In der Regel dürfen Kinderärzte ihre Patienten nur bis zum 18. Geburtstag betreuen, weil sie dann vom Gesetz her erwachsen sind und somit die Erwachsenenmedizin zuständig ist (Ausnahme: Bei einigen Erkrankungen bzw. in einigen Regionen gibt es Ausnahmeregelungen, wenn keine Spezialisten zur Verfügung stehen).

Erwachsenwerden ist ein Prozess, der nicht mit dem 18. Lebensjahr beginnt oder endet. In der Regel beginnt dieser Prozess schon früh, damit man langsam in die neue Aufgabe hineinwachsen kann. Zwar besucht man meist noch gemeinsam mit einem Elternteil die Kinderarztpraxis, die Untersuchungen und ein Teil des Gespräches finden jedoch mit dem Arzt alleine statt – Schließlich will man nicht alles vor den Eltern besprechen. Du wirst dadurch nach und nach Experte für deine Erkrankung und kannst Fragen, die man dir stellt, alleine beantworten. Du übernimmst zunehmend Verantwortung für dich und deine Erkrankung.

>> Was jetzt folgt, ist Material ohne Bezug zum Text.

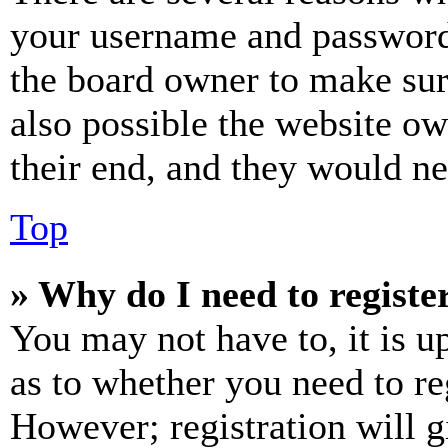
your username and password a
the board owner to make sur
also possible the website ow
their end, and they would nee
Top
» Why do I need to register
You may not have to, it is u
as to whether you need to re
However; registration will g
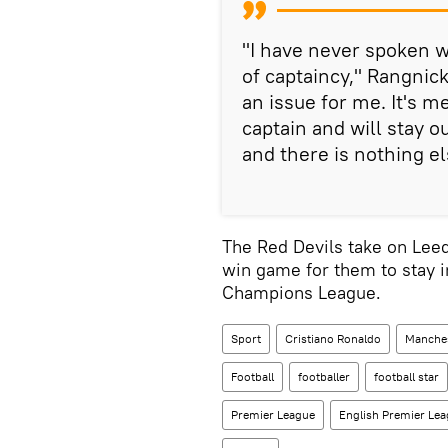
"I have never spoken w
of captaincy," Rangnick
an issue for me. It's m
captain and will stay o
and there is nothing el
The Red Devils take on Lee
win game for them to stay i
Champions League.
Sport
Cristiano Ronaldo
Manches
Football
footballer
football star
Premier League
English Premier Le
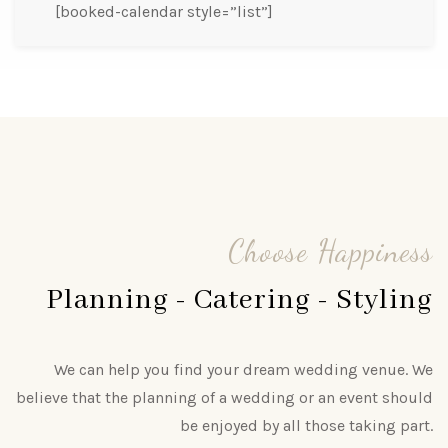
[booked-calendar style=”list”]
Choose Happiness
Planning - Catering - Styling
We can help you find your dream wedding venue. We
believe that the planning of a wedding or an event should
be enjoyed by all those taking part.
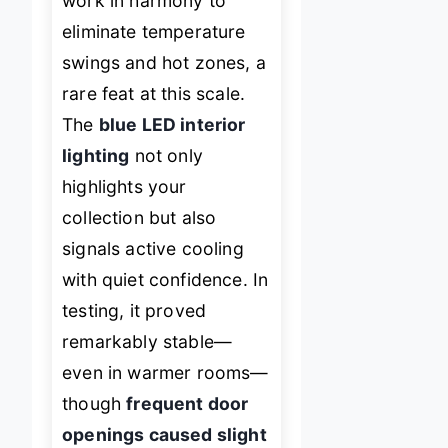
work in harmony to
eliminate temperature
swings and hot zones, a
rare feat at this scale.
The
blue LED interior
lighting
not only
highlights your
collection but also
signals active cooling
with quiet confidence. In
testing, it proved
remarkably stable—
even in warmer rooms—
though
frequent door
openings caused slight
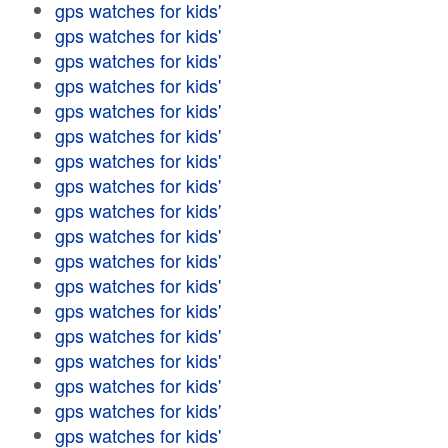
gps watches for kids'
gps watches for kids'
gps watches for kids'
gps watches for kids'
gps watches for kids'
gps watches for kids'
gps watches for kids'
gps watches for kids'
gps watches for kids'
gps watches for kids'
gps watches for kids'
gps watches for kids'
gps watches for kids'
gps watches for kids'
gps watches for kids'
gps watches for kids'
gps watches for kids'
gps watches for kids'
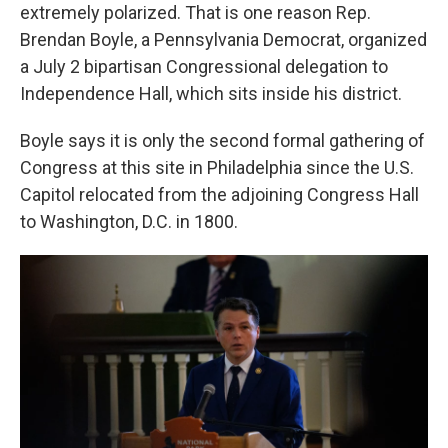
extremely polarized. That is one reason Rep.
Brendan Boyle, a Pennsylvania Democrat, organized
a July 2 bipartisan Congressional delegation to
Independence Hall, which sits inside his district.
Boyle says it is only the second formal gathering of
Congress at this site in Philadelphia since the U.S.
Capitol relocated from the adjoining Congress Hall
to Washington, D.C. in 1800.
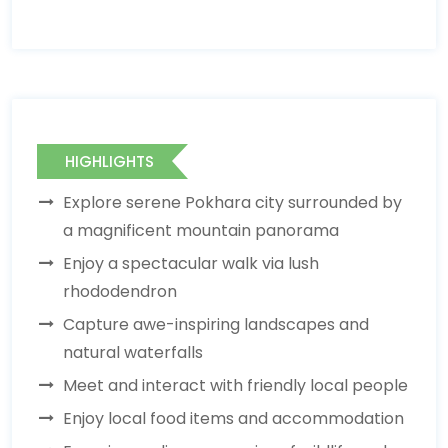
HIGHLIGHTS
Explore serene Pokhara city surrounded by
a magnificent mountain panorama
Enjoy a spectacular walk via lush
rhododendron
Capture awe-inspiring landscapes and
natural waterfalls
Meet and interact with friendly local people
Enjoy local food items and accommodation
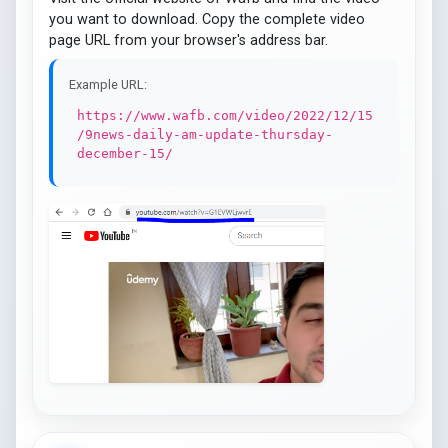
you want to download. Copy the complete video
page URL from your browser's address bar.
Example URL:
https://www.wafb.com/video/2022/12/15
/9news-daily-am-update-thursday-
december-15/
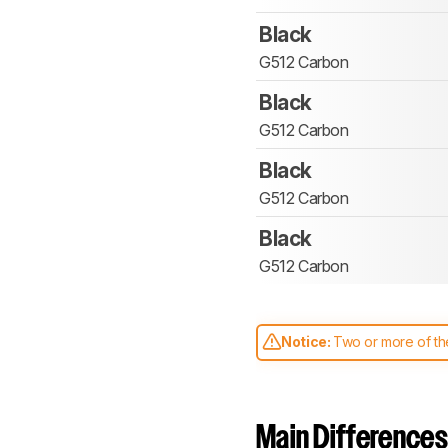
Black
G512 Carbon
Black
G512 Carbon
Black
G512 Carbon
Black
G512 Carbon
Notice:
Two or more of the
comparable. Learn
how our
Main Differences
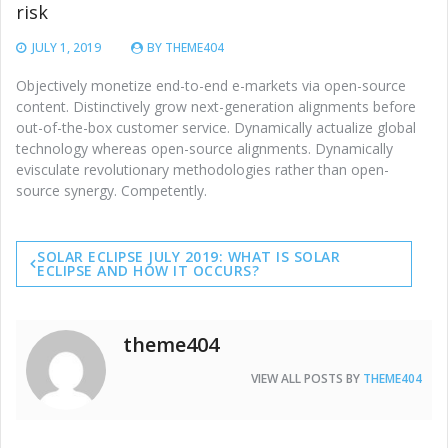
risk
JULY 1, 2019
BY
THEME404
Objectively monetize end-to-end e-markets via open-source
content. Distinctively grow next-generation alignments before
out-of-the-box customer service. Dynamically actualize global
technology whereas open-source alignments. Dynamically
evisculate revolutionary methodologies rather than open-
source synergy. Competently.
Post
SOLAR ECLIPSE JULY 2019: WHAT IS SOLAR
navigation
ECLIPSE AND HOW IT OCCURS?
theme404
VIEW ALL POSTS BY
THEME404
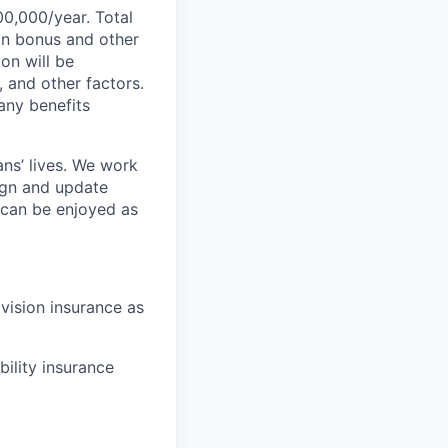
00,000/year. Total
-on bonus and other
ion will be
, and other factors.
any benefits
ans’ lives. We work
ign and update
t can be enjoyed as
 vision insurance as
bility insurance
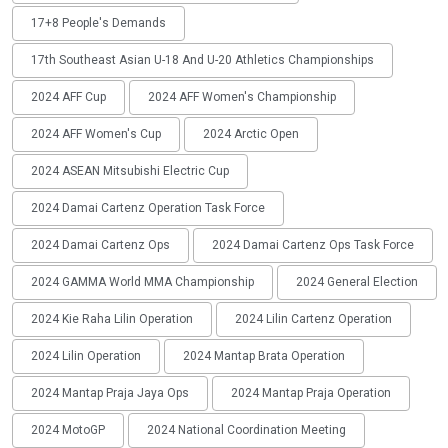
17+8 People's Demands
17th Southeast Asian U-18 And U-20 Athletics Championships
2024 AFF Cup
2024 AFF Women's Championship
2024 AFF Women's Cup
2024 Arctic Open
2024 ASEAN Mitsubishi Electric Cup
2024 Damai Cartenz Operation Task Force
2024 Damai Cartenz Ops
2024 Damai Cartenz Ops Task Force
2024 GAMMA World MMA Championship
2024 General Election
2024 Kie Raha Lilin Operation
2024 Lilin Cartenz Operation
2024 Lilin Operation
2024 Mantap Brata Operation
2024 Mantap Praja Jaya Ops
2024 Mantap Praja Operation
2024 MotoGP
2024 National Coordination Meeting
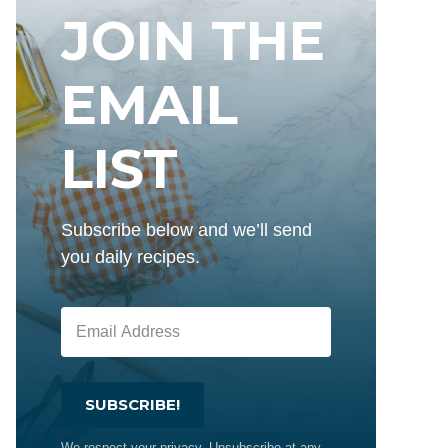
JOIN THE
EMAIL
LIST
Subscribe below and we’ll send
you daily recipes.
SUBSCRIBE!
We respect your privacy. Unsubscribe at any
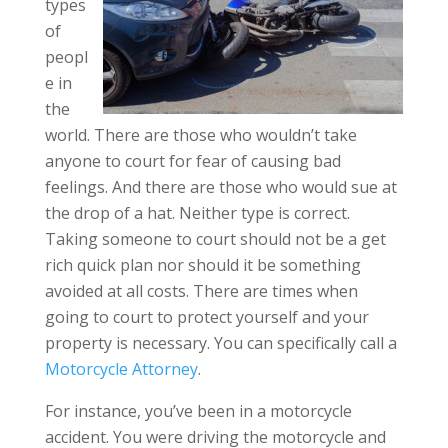
types
of
peopl
e in
the
world. There are those who wouldn’t take
anyone to court for fear of causing bad
feelings. And there are those who would sue at
the drop of a hat. Neither type is correct.
Taking someone to court should not be a get
rich quick plan nor should it be something
avoided at all costs. There are times when
going to court to protect yourself and your
property is necessary. You can specifically call a
Motorcycle Attorney
.
For instance, you’ve been in a motorcycle
accident. You were driving the motorcycle and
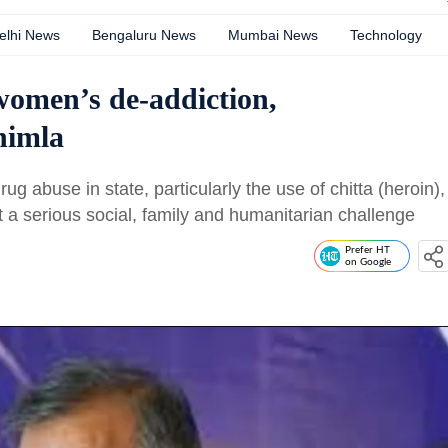
elhi News
Bengaluru News
Mumbai News
Technology
women’s de-addiction,
Shimla
g abuse in state, particularly the use of chitta (heroin),
 a serious social, family and humanitarian challenge
Prefer HT
on Google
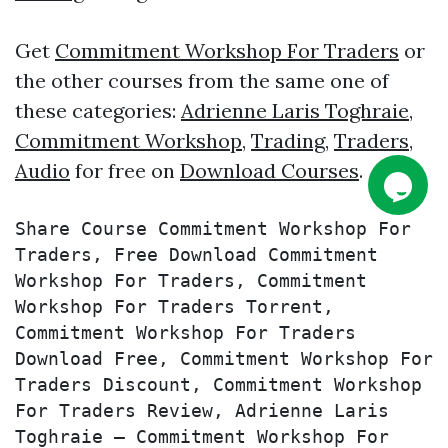
Get
Commitment Workshop For Traders
or
the other courses from the same one of
these categories:
Adrienne Laris Toghraie
,
Commitment Workshop
,
Trading
,
Traders
,
Audio
for free on
Download Courses
.
Share Course Commitment Workshop For 
Traders, Free Download Commitment 
Workshop For Traders, Commitment 
Workshop For Traders Torrent, 
Commitment Workshop For Traders 
Download Free, Commitment Workshop For 
Traders Discount, Commitment Workshop 
For Traders Review, Adrienne Laris 
Toghraie – Commitment Workshop For 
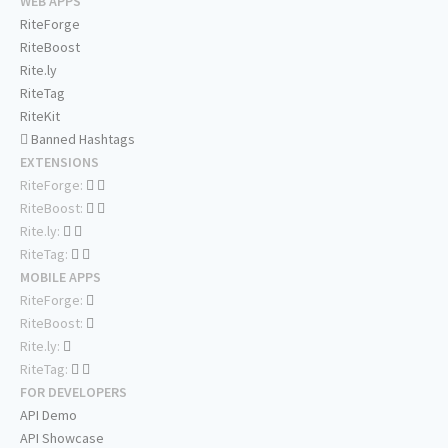
WEB APPS
RiteForge
RiteBoost
Rite.ly
RiteTag
RiteKit
Banned Hashtags
EXTENSIONS
RiteForge:
RiteBoost:
Rite.ly:
RiteTag:
MOBILE APPS
RiteForge:
RiteBoost:
Rite.ly:
RiteTag:
FOR DEVELOPERS
API Demo
API Showcase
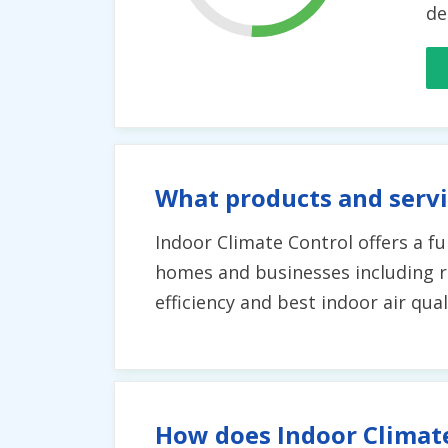
de
What products and servi
Indoor Climate Control offers a fu
homes and businesses including 
efficiency and best indoor air qual
How does Indoor Climate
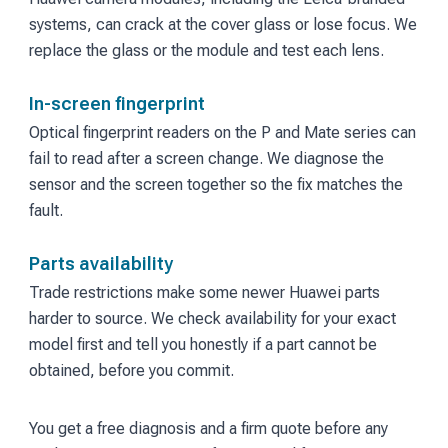
systems, can crack at the cover glass or lose focus. We
replace the glass or the module and test each lens.
In-screen fingerprint
Optical fingerprint readers on the P and Mate series can
fail to read after a screen change. We diagnose the
sensor and the screen together so the fix matches the
fault.
Parts availability
Trade restrictions make some newer Huawei parts
harder to source. We check availability for your exact
model first and tell you honestly if a part cannot be
obtained, before you commit.
You get a free diagnosis and a firm quote before any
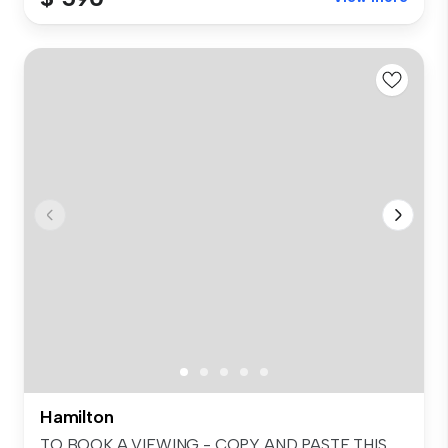
Hamilton
TO BOOK A VIEWING - COPY AND PASTE THIS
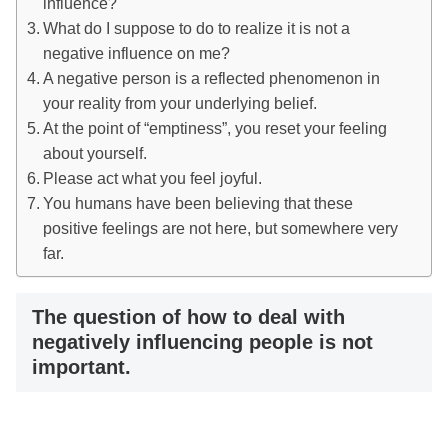
influence?
What do I suppose to do to realize it is not a
negative influence on me?
A negative person is a reflected phenomenon in
your reality from your underlying belief.
At the point of “emptiness”, you reset your feeling
about yourself.
Please act what you feel joyful.
You humans have been believing that these
positive feelings are not here, but somewhere very
far.
The question of how to deal with
negatively influencing people is not
important.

Der eigentliche Arztwechsel findet meist später statt. Manche Jugendlichen wechseln schon sehr früh, andere erst wenn es wirklich sein muss. Wann der richtige Zeitpunkt zum Wechsel ist, hängt von verschiedenen Faktoren ab. Einerseits musst du dich fragen, ob du dich in der kinderärztlichen Praxis noch wohlfühlst. Andererseits muss man prüfen, ob es in der Nähe spezialisierte Ärzte für deine Erkrankung gibt.  Am besten solltest du dieses Thema zusammen mit deinem  Arzt und ggf. deinen Eltern besprechen, ebenso die Frage, wie der Wechsel vonstatten gehen soll.

Es gibt sehr viele verschiedene Modelle, wie ein solcher Wechsel stattfinden kann. An manchen Zentren gibt es extra Jugendsprechstunden. Bei anderen gibt es einen „Übergabe-Termin“ gemeinsam mit dem Kinderarzt und dem neuen Arzt. Manche Jugendliche besuchen eine Zeit lang beide Ärzte parallel, d.h. nach dem ersten Termin beim neuen Arzt gehen sie noch einmal zu ihrem Kinderarzt und besprechen mit ihm die Erfahrungen. Wieder andere suchen sich einfach einen neuen Arzt und gehen von da an zu ihm.